Wednesday, October 10, 2007

Into the Wild, In Brief

I got to see the movie "Into the Wild" last night (see my PREview post, September 21, below).

Here's a brief REview:

As Chris McCandless (or the Chris McCandless character as portrayed in the film) does echo some of myself in my early 20s and even now, I am of course really glad I saw the film.

This is a case where, even with spectacular scenery and some poignant moments of fine acting (especially by Hal Holbrook and my new love, Catherine Keener), I must use the cliche: I liked the book better.

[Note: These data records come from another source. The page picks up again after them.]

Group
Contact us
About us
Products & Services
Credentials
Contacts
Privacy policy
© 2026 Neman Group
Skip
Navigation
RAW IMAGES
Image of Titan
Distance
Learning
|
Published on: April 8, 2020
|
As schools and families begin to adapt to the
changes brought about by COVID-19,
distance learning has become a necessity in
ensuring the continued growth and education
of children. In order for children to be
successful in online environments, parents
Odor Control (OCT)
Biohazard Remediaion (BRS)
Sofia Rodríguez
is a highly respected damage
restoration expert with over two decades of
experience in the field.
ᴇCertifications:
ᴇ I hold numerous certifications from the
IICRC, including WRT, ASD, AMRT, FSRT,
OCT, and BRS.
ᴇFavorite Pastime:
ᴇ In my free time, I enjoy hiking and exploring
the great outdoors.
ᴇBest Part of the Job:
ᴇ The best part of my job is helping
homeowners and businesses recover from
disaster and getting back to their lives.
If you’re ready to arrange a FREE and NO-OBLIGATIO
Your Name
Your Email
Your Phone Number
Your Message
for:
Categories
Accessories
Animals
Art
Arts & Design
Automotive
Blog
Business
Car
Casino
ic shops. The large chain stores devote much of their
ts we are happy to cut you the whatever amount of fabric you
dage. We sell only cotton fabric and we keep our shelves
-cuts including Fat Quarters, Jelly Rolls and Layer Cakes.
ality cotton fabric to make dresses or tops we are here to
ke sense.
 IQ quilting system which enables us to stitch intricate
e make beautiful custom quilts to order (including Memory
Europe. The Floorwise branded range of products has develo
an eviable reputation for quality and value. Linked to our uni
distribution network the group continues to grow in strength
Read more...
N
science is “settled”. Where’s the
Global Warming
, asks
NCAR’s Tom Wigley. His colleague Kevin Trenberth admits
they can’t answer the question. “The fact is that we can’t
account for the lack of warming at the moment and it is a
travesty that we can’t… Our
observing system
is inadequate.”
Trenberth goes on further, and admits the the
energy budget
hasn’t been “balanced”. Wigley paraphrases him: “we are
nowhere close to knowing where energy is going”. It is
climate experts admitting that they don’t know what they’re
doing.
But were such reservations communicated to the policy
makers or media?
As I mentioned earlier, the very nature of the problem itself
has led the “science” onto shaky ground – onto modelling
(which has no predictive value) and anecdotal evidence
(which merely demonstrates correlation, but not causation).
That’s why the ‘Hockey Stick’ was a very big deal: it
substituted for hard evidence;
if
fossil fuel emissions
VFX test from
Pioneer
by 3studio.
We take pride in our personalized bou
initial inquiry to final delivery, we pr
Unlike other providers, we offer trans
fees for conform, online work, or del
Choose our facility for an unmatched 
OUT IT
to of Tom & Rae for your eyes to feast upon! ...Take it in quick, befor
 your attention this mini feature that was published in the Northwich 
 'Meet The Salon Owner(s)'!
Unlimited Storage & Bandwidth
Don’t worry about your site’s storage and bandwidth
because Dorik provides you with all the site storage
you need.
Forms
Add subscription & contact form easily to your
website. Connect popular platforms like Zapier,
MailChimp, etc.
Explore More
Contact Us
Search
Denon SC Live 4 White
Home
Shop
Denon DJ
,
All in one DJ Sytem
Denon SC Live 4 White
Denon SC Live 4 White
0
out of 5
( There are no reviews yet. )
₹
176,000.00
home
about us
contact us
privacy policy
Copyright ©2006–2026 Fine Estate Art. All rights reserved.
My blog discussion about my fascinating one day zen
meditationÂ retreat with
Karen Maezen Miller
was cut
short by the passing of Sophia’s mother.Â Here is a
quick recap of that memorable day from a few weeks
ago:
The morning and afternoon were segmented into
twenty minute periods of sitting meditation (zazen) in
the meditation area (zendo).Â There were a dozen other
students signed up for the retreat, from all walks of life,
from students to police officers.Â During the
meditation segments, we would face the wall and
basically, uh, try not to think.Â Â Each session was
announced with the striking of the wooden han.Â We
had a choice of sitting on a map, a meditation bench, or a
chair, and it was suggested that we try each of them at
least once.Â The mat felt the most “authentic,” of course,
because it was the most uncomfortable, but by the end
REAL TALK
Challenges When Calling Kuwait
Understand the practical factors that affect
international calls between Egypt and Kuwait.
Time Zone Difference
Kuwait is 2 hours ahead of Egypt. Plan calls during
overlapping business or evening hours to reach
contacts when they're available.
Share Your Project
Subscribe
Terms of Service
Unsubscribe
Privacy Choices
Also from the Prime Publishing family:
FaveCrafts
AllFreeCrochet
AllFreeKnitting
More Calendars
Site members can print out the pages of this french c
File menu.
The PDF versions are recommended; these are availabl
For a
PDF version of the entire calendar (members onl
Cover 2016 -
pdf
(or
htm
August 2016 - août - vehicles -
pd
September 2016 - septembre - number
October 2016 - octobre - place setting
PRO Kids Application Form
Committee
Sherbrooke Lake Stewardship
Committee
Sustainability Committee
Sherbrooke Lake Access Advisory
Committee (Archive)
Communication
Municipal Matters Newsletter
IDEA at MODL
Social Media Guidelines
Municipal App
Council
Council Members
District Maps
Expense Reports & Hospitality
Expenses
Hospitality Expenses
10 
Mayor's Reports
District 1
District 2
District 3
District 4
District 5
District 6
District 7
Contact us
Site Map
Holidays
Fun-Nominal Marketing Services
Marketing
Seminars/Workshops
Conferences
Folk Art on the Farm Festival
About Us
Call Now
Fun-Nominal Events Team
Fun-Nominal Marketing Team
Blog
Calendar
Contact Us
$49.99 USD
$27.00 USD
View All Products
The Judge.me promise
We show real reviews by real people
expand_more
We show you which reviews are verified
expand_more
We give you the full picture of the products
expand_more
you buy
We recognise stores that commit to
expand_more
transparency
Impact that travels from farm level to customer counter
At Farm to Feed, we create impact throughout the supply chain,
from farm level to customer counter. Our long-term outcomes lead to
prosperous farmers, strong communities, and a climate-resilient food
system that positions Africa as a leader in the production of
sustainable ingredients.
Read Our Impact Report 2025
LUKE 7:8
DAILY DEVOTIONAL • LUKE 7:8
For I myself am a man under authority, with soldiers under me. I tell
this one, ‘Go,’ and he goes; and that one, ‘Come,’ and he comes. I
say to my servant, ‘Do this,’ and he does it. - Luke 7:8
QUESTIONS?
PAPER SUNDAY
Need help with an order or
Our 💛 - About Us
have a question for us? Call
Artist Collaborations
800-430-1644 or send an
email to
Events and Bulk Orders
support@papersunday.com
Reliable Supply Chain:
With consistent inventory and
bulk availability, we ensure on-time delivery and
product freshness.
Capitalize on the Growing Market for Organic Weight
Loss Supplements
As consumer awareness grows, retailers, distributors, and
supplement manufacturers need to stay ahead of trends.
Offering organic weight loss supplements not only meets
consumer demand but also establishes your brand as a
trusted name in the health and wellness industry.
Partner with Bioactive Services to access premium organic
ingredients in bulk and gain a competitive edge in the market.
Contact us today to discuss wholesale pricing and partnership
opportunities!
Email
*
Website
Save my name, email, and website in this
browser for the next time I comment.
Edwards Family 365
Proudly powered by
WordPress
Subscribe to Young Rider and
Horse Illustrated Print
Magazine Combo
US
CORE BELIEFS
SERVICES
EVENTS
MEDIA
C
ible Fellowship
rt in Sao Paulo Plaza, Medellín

Of course I read the original story and the book (in Alaska, in 1997) when the story was still fresh and when I was myself just miles from that bus, still more haunted by my own youth than I am now. Being haunted by your youth and your "what-might-have-beens" matters to this movie because it is not, in and of itself, a compelling masterwork. It really does depend on what you bring to it, and perhaps that was Sean Penn's problem. He saw a strain of himself (as did I) in Chris McCandless, and he let him think he was creating a towering achievement.

The book was great. The movie was good, even with the advantage of the visuals, episodic action and that scenery. I knew Don Quixote. Don Quixote was a friend of mine. And Chris McCandless was no Don Quixote. He was much less wistful, much less attractive. McCandless was a ghost of sorts long before he truly became one.

And it is with ghost-like vacancy that Emile Hirsch portrays Chris, true to life, perhaps, but not the character on which the greatest heroic quests are based.

The lurching, fumbling chronology, the quirky (and inconsistent) chapter titles/interludes, and especially the split screen devices seemed, sorry to say, sophomoric to me. I found myself distracted from the story to wonder while watching the film about a good many of the camera and editing choices.

Still, a child of nature's escape from his family and a black sheep's plaintive and painful wandering resonate with me.

It was good to see even a failed attempt at the hero's quest, and I can recommend delving into that quest, with qualifiers. Perhaps see the movie. Then read the book.


At 10/18/2007 8:48 AM, Anonymous Judith said...

I'd like to see a blog comparing your bike trip across America to Into the Wild. I remember you describing your Dad's reaction when you arrived home. You could have turned around and left right then, and you would have been another Chris McCandless. Jon Krakauer was driven to write the book because of the similarities to feelings he had as a young man. What do you think about writing about it?

Just a thought. LOVE, JUDITH

At 10/19/2007 10:50 PM, Blogger Lawrence said...

Thanks for asking, Judith, and I will indeed write up a bit about that connection, which now that you mention it, I do see. Indeed, I still sometimes think, like Huck Finn, that I might just light out for the West!